INSTRUCTIONS FOR THE TASK: Show all lines of the listing that hold the word "Matific".

GIVEN RECORDS:
============

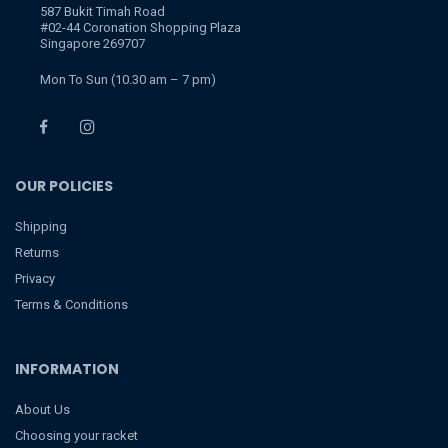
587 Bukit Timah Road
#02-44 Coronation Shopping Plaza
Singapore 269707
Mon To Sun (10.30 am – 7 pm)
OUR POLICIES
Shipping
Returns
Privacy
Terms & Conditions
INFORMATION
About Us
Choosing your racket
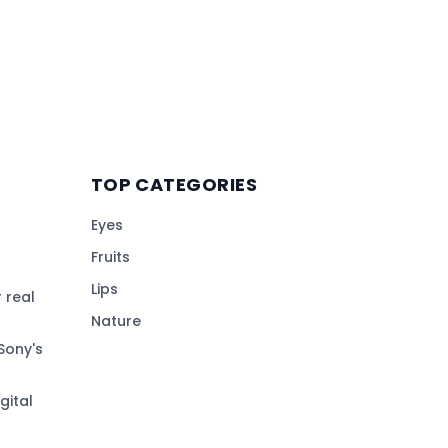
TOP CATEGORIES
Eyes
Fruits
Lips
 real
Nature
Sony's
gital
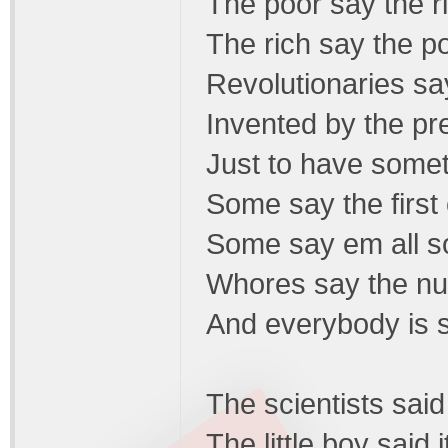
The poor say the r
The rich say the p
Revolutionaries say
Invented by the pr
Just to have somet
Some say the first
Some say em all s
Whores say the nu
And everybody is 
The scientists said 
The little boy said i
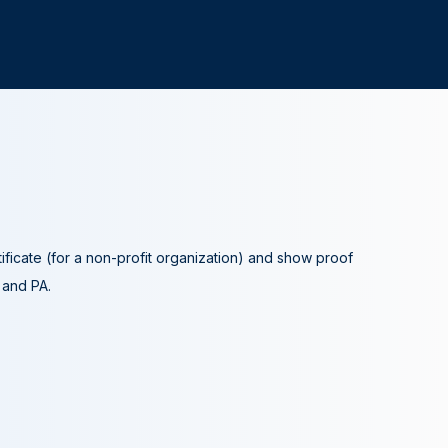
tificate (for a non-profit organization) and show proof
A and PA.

============

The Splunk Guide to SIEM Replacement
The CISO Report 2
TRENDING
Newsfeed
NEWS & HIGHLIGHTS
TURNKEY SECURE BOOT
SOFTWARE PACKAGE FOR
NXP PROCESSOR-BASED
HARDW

============

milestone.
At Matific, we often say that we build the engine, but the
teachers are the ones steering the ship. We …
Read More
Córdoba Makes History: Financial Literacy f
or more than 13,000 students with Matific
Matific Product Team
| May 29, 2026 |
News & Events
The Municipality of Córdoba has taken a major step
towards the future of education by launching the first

============

ANSWER BELOW:
At Matific, we often say that we build the engine, but the
or more than 13,000 students with Matific
Matific Product Team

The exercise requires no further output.